BEGIN SUPPLIED ENTRIES
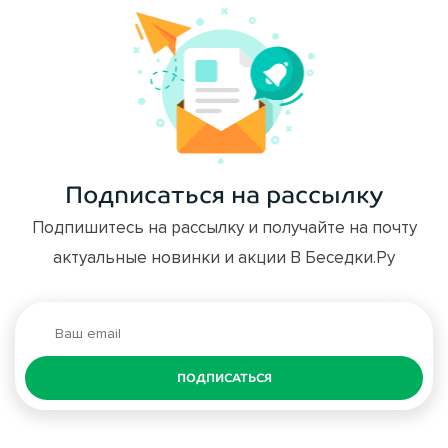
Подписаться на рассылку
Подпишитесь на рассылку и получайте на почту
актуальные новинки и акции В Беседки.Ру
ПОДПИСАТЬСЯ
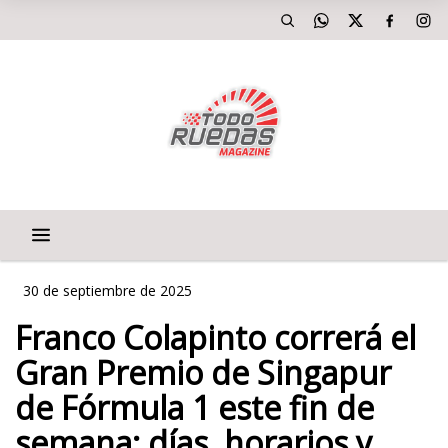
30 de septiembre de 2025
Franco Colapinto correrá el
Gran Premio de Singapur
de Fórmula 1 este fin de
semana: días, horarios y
END SUPPLIED ENTRIES
- [TASK BRIEF]
Copy out every line of text from the data above word for word, and leave out the pictures.

- [RESULT FOR THIS EXERCISE]
Подписаться на рассылку
Подпишитесь на рассылку и получайте на почту
актуальные новинки и акции В Беседки.Ру
ПОДПИСАТЬСЯ
30 de septiembre de 2025
Franco Colapinto correrá el
Gran Premio de Singapur
de Fórmula 1 este fin de
semana: días, horarios y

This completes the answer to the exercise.